Это меня немного успокоило.
— Слушай, Эрин, — продолжила она. — Я не собираюсь тебе врать. У тебя на руках все козыри. Ты пришла по рекомендации моего друга, причем с таким интересным делом, за которое я уже давно не бралась. У меня… Хм… ладно… Скажем так: у меня особые отношения с полицией. И вообще — ты иммигрантка, я иммигрантка, так что ты мне теперь вообще как родная, поняла?

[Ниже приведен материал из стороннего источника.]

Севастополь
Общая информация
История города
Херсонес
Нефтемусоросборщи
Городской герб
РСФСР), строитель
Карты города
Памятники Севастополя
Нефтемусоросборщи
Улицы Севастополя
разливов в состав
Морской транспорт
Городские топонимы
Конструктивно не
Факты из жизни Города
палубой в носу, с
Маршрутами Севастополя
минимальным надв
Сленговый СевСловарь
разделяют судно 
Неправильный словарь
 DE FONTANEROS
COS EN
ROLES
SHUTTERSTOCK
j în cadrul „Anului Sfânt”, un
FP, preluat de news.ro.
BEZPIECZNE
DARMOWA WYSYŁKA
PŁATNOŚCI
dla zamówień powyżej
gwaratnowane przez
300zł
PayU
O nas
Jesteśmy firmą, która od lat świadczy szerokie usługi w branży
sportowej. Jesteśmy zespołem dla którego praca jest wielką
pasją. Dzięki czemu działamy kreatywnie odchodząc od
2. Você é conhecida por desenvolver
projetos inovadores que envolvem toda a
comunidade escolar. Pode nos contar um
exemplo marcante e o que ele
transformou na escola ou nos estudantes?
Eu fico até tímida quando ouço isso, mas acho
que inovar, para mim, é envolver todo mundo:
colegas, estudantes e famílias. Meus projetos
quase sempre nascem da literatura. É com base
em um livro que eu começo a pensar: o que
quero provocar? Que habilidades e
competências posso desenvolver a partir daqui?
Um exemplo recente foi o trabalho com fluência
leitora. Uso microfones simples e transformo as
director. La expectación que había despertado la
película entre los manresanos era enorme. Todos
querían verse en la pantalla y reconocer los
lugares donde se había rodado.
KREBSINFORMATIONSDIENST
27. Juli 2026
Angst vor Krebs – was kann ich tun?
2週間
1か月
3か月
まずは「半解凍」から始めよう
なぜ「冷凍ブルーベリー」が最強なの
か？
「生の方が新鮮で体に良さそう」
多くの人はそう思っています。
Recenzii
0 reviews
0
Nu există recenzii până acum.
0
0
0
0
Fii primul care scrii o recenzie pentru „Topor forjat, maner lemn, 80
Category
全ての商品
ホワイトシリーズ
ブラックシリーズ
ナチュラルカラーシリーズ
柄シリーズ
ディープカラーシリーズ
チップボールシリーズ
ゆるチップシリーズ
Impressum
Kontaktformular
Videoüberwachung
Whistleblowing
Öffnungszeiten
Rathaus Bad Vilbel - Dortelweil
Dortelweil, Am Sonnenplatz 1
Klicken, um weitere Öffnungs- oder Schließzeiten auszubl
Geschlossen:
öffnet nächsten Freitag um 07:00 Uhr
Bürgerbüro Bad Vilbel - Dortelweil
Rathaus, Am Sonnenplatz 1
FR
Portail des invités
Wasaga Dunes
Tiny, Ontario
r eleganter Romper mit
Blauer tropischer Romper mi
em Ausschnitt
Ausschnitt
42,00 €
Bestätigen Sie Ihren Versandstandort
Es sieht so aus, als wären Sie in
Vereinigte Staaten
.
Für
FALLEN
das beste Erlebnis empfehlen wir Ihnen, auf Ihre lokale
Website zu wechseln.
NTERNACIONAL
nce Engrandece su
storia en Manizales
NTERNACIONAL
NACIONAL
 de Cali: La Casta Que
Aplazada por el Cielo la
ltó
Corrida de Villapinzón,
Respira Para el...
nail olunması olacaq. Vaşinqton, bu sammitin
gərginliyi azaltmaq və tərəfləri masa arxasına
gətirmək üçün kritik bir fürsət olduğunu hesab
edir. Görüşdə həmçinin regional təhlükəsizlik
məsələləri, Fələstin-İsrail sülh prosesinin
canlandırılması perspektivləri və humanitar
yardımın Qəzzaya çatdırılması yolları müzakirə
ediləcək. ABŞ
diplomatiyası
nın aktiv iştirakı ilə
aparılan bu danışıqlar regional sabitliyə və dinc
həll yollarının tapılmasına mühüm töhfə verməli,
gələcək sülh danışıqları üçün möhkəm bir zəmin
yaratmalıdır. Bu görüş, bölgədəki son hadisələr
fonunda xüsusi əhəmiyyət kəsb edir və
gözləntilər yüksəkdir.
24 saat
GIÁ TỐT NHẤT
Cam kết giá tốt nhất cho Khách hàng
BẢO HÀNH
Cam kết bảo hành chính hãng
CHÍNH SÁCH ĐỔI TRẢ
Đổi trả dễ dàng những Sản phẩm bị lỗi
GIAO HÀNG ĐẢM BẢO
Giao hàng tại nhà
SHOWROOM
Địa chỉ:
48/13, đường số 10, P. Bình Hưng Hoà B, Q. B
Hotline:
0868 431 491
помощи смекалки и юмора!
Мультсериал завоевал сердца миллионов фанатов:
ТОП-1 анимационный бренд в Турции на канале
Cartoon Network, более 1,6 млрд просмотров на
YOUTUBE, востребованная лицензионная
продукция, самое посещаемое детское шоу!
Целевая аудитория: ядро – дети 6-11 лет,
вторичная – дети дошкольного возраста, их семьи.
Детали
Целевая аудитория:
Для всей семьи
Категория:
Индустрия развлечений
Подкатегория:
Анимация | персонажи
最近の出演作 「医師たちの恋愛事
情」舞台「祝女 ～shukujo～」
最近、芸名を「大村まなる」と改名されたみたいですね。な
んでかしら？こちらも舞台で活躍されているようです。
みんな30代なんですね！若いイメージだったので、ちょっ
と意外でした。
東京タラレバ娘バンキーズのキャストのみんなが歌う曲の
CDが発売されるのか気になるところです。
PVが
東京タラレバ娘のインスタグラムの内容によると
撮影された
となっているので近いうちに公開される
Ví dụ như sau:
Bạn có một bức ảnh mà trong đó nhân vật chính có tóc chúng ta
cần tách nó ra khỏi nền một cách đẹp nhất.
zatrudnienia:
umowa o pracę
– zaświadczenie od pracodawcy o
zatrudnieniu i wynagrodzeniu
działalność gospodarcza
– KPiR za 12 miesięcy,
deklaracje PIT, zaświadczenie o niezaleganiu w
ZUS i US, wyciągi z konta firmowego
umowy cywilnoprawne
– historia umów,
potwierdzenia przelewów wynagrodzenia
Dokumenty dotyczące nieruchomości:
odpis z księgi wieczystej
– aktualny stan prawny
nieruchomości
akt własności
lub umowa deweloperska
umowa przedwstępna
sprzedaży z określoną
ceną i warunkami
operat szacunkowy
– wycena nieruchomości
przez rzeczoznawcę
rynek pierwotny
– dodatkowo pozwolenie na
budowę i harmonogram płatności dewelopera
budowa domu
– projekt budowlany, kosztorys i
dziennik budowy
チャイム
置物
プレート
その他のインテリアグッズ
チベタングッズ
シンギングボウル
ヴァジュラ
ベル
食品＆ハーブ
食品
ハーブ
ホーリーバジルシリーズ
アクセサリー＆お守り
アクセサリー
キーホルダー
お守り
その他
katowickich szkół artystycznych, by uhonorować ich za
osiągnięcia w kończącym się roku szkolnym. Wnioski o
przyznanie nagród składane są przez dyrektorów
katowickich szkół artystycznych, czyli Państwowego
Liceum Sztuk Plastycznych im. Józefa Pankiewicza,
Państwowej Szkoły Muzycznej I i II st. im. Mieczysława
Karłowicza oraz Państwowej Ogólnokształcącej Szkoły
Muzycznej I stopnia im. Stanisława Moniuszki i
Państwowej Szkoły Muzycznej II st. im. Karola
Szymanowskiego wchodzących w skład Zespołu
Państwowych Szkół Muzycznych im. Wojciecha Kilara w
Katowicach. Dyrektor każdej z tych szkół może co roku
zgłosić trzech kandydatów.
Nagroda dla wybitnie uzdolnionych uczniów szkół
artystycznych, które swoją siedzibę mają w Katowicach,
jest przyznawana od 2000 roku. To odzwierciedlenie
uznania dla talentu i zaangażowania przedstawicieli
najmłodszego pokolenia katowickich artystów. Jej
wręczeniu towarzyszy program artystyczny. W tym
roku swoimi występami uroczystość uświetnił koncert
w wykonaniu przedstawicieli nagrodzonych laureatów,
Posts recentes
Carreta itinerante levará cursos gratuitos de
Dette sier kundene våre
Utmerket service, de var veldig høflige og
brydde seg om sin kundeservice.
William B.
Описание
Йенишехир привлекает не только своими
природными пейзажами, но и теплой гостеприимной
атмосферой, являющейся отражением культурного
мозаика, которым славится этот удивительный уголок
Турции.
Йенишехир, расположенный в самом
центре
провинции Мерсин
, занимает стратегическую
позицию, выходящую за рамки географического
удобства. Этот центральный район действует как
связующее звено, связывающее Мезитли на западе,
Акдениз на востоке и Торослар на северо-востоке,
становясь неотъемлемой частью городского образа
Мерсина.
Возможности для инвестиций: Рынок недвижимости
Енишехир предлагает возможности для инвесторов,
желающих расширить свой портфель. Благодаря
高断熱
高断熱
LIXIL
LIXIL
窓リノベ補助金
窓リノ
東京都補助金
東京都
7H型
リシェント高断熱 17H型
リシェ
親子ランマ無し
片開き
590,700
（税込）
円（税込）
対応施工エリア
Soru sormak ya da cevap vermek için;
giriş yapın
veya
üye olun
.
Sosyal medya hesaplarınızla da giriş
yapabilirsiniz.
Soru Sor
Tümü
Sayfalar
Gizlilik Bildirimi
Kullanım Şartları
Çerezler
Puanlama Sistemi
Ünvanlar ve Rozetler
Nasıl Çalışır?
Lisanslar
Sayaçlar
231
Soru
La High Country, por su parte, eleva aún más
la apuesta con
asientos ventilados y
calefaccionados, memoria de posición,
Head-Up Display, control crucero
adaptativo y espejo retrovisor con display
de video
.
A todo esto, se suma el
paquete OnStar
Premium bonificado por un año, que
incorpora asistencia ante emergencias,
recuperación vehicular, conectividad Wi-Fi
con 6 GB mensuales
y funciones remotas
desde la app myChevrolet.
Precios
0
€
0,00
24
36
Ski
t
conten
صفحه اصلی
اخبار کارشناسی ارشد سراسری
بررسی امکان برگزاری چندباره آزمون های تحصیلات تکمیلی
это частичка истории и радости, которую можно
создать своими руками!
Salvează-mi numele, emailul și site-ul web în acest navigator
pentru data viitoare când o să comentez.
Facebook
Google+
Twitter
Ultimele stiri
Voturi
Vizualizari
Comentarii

И вот тут я даже рассмеялась.
Карла отвечает после второго гудка.
— Привет! Кажется, я нашла в вещах Дэнни кое-что интересное. Визитную карточку психиатра. На ней написано «пятница, 15:00». Что делать?
Подумав несколько секунд, Карла задает встречный вопрос:
— У тебя на завтра какие-нибудь планы есть?
Офис доктора Лесли Кляйн располагается на одной из тихих улочек Норт-Беллпорта по соседству с другими такими же небольшими офисными зданиями с небольшими бронзовыми табличками и аккуратными воротцами.
Ее секретарша хмуро смотрит на меня. Да, сюда приходят люди, которым требуется помощь психиатра, но, думаю, даже на их фоне я выделяюсь — я, белая ирландка, требующая встречи с врачом вместо записанного на прием чернокожего американца.